Nicolas Cage Reinvents Spider-Man Noir for Television

Ben Reilly/Spiderman (Nicolas Cage) in SPIDER-NOIR
Photo: Aaron Epstein/Prime
© Amazon Content Services LLC
I also really appreciate how Cage insists on depicting Ben Reilly as an arachnid trapped inside of a human body, with his uncanny physical performance and classic Hollywood impressions keeping your eyes glued to the screen while also providing some of the show’s funniest moments.
I still think it’s a shame that the character is no longer politically motivated, and I miss the detail about Uncle Ben having been cannibalized by Vulture after his social activism ruffled too many feathers, but at least this time our protagonist actually feels like someone who could have been written by Raymond Chandler if he were a fan of Superheroes.
In fact, the writers nailed the snappy back-and-forth that Noir authors like Dashiel Hammett used to refer to as the “riposte”, and it’s fun to see supervillains being depicted as horrific movie monsters instead of specialized henchmen – with The Spider feeling like just as much of a Freak Show attraction as the rest of them. Purists might be put off by the lack of reverence for the source material, but I think that’s a small price to pay when even the show’s most clichéd moments intentionally harken back to the golden age of Hollywood.

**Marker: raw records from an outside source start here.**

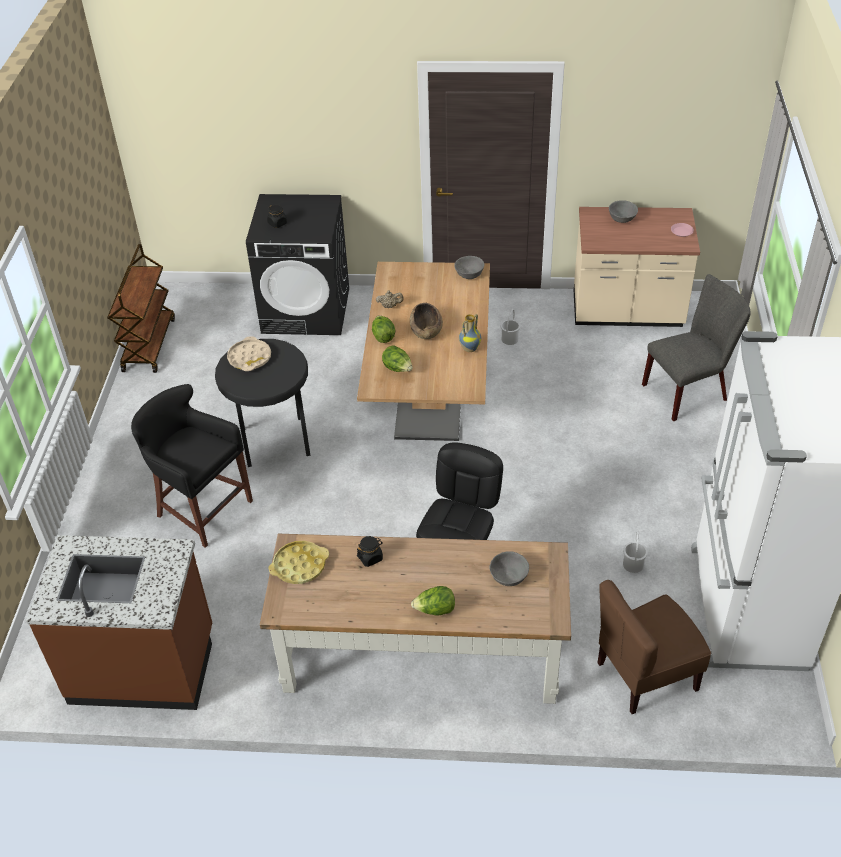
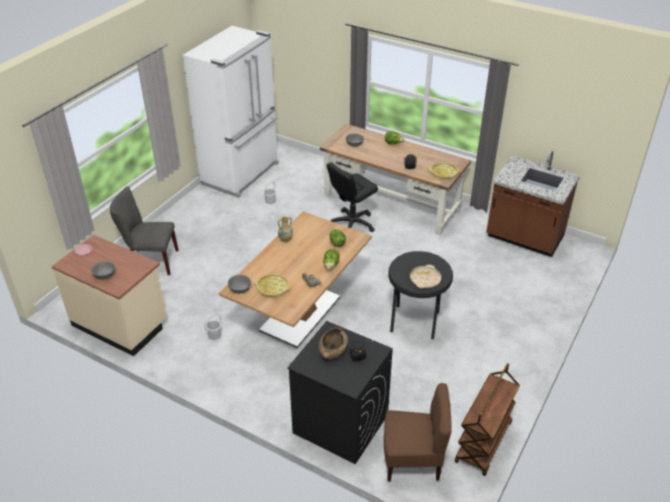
camera: 155 degrees left, 5 degrees down
(201, 508) = (475, 298): black stool -> none
(426, 330) = (301, 260): brown bowl -> brown bowl (333, 349)
(433, 287) = (272, 288): none -> yellow tray
(645, 675) = (304, 169): brown chair -> brown chair (412, 460)

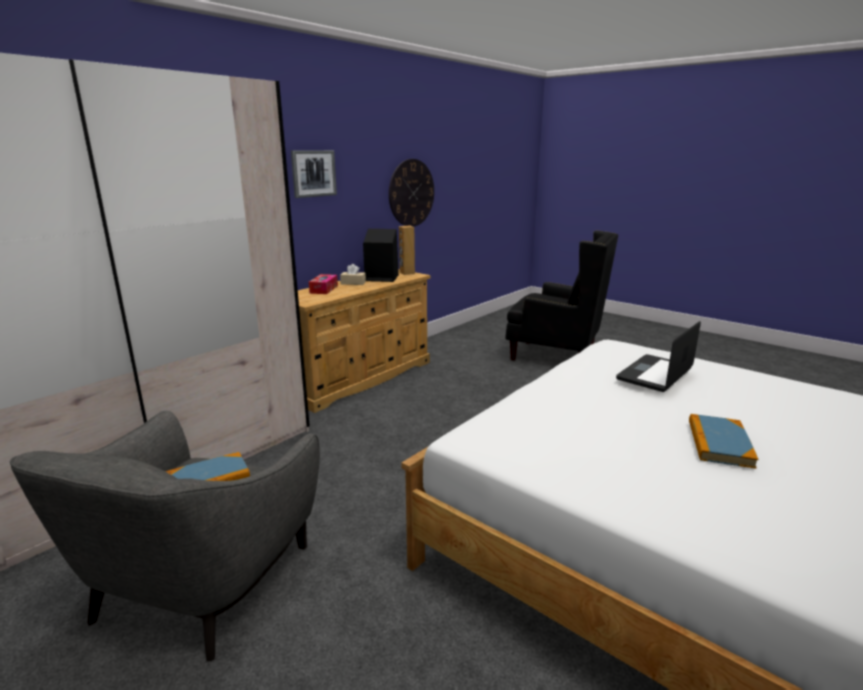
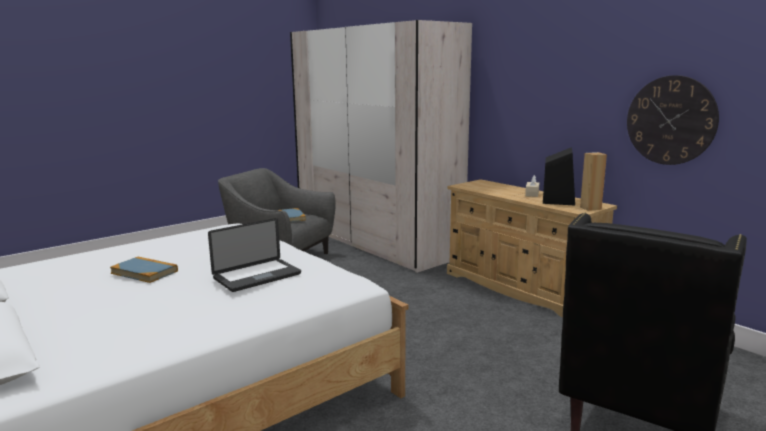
camera: 100 degrees right, 5 degrees down
(313, 173) = (537, 85): picture -> none
(324, 289) = (505, 188): tissue box -> none
(655, 374) = (257, 276): laptop -> laptop turned 90 degrees clockwise

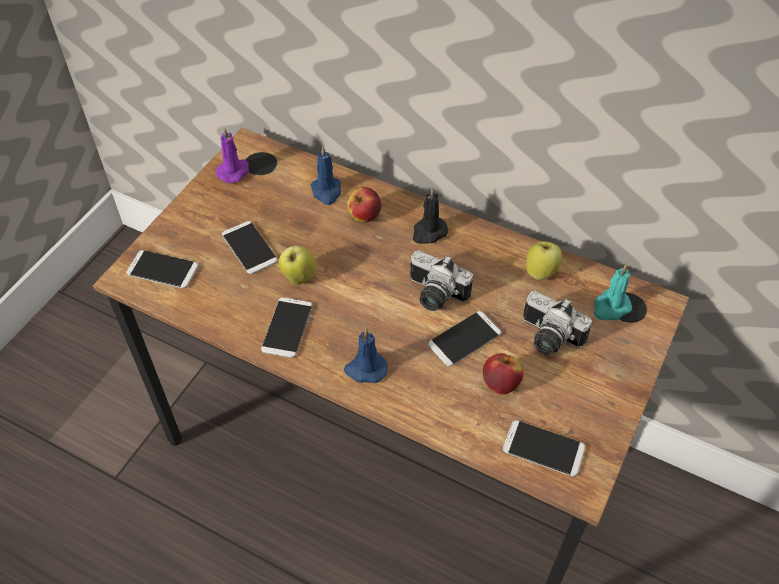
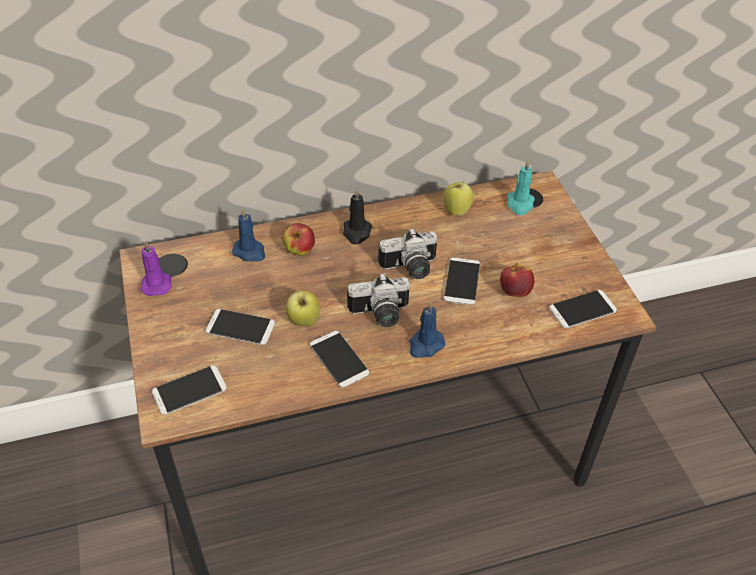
camera: 45 degrees left, 5 degrees down
(547, 338) = (508, 246): camera -> camera (380, 315)

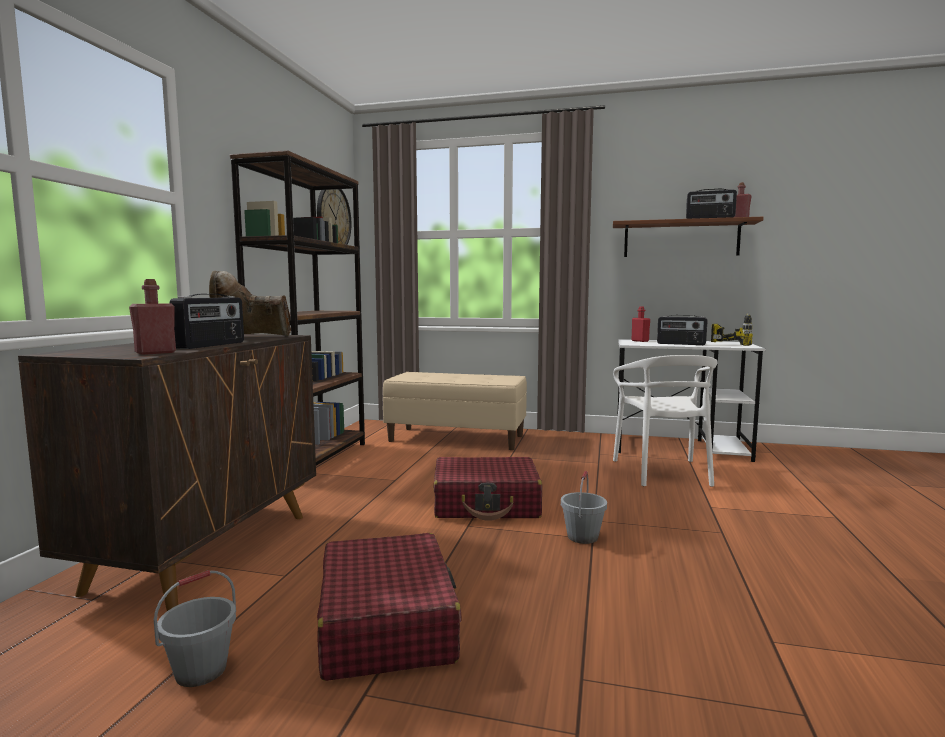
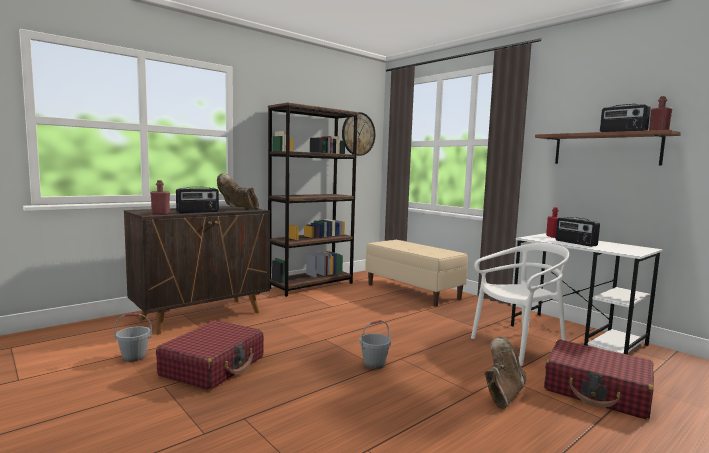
camera: 35 degrees right, 0 degrees up
(486, 504) = (356, 331): red suitcase -> red suitcase (597, 391)
(663, 472) = (518, 346): white chair -> white chair turned 150 degrees counterclockwise
(732, 344) = (629, 249): power drill -> none
(743, 524) = (502, 394): none -> brown boot

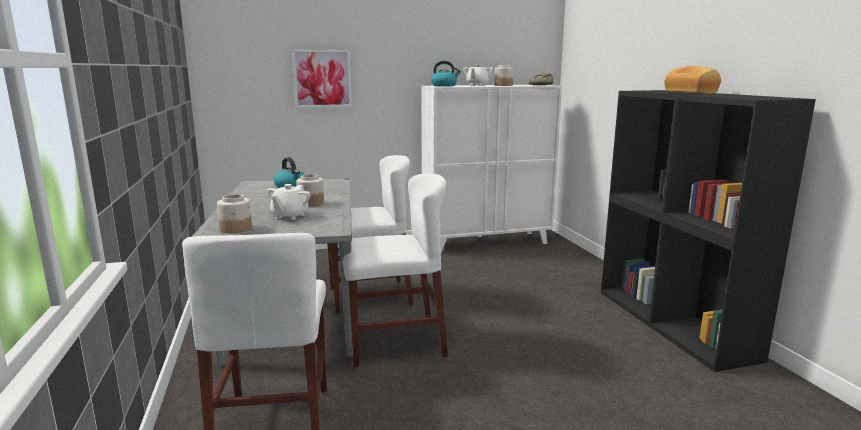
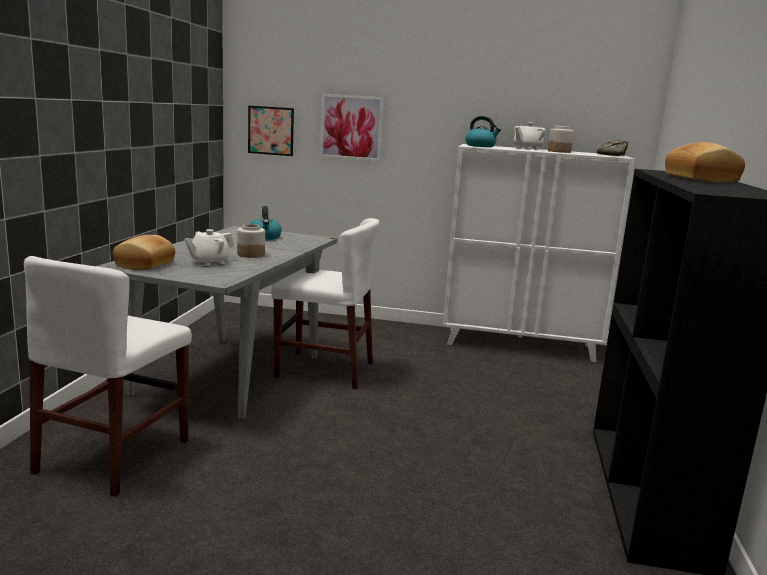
camera: 25 degrees right, 0 degrees up
(236, 229) = (146, 264): jar -> bread
(242, 87) = (271, 130): none -> picture
(395, 342) = (296, 419): white chair -> none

That’s why I’d argue that Amazon’s Spider-Noir isn’t really an adaptation, but rather an equally valid take on the same premise that inspired Marvel back in 2009. And in a world filled with recycled storylines that only serve to advertise future releases, I’d rather have two completely different visions of the same character than a straight-up retelling of the same handful of ideas.
At the end of the day, there’s enough space inside this comic fan’s heart for both man-eating Vultures and a Cronenberg-inspired Man-Spider. And if you’re also a fan of nostalgic creature features with comic book flair, I’d highly recommend this street-level superhero story with a spooky twist.